- [Page extract]:

== Segment start ==

The 3-cent price increase that hit the North American polypropylene market in December is looking like the calm before the storm since an increase of as much as 20 cents per pound is bearing down on buyers for January.
Both moves are the result of a series of unplanned outages that hit propylene production sites throughout the Gulf Coast beginning in late November. Most recently, Dow Chemical Co.'s St. Charles plant in Hahnville, La., has experienced production problems for propylene, polyethylene and related products because of a Jan. 3 electrical outage.
Startup problems at a propylene site run by new firm PetroLogistics in the Houston area have added to propylene tightness, or at least to that perception. Although the site a former ExxonMobil Chemical Co. facility would have added less than 5 percent to the region's total propylene supply, it was expected to alleviate some of the supply pressure experienced by existing propylene makers. PetroLogistics LLC now is expected to resume production by Jan. 31.
And a longer-term factor affecting propylene supply and, as a result, regional PP prices is continued use of lower-priced natural gas as a petrochemical feedstock over crude oil. The ethane derived from natural gas produces less propylene than crude oil-based naphtha does, but the economics of the situation means that a switch back to crude is unlikely.

== Segment end ==

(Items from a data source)
== Segment start ==

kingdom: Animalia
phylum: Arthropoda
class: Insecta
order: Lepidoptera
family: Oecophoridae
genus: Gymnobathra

== Segment end ==

- [Task goal]: Continue the article on North American polypropylene prices and propylene supply, picking up after its final sentence.

- [Result for this task]:
As a result, the regional PP market is looking at an extended period of tight propylene supplies.
These short- and long-term factors have collided in North America in recent weeks, creating an atmosphere where many buyers are expecting to see a double-digit price increase by the end of the month. A number of buyers contacted by Plastics News said they believe the increase amount eventually will settle at 17 cents per pound for the month, but that total still was being negotiated and is not reflected on this week's PN resin pricing chart.
The January increase on propylene monomer at first was expected to total only 7-8 cents per pound, but the need for product accelerated it, according to Scott Newell, a PP market analyst with Resin Technology Inc. in Fort Worth, Texas.
Phil Karig, president of the Mathelin Bay Associates LLC consulting firm in St. Louis, described the huge price increase attempt as a classic market-clearing action caused by the short-term propylene monomer shortage.
The market is kind of on edge because not as much propylene is being produced as was expected, Karig said. It's not fair to [PP] processors, but that's the situation that many of them find themselves in.
North American PP makers had been living for a while with [profit] margins squeezed and now are looking to improve, according to Craig Blizzard, a PP industry veteran now working as an industry consultant in West Chester, Pa.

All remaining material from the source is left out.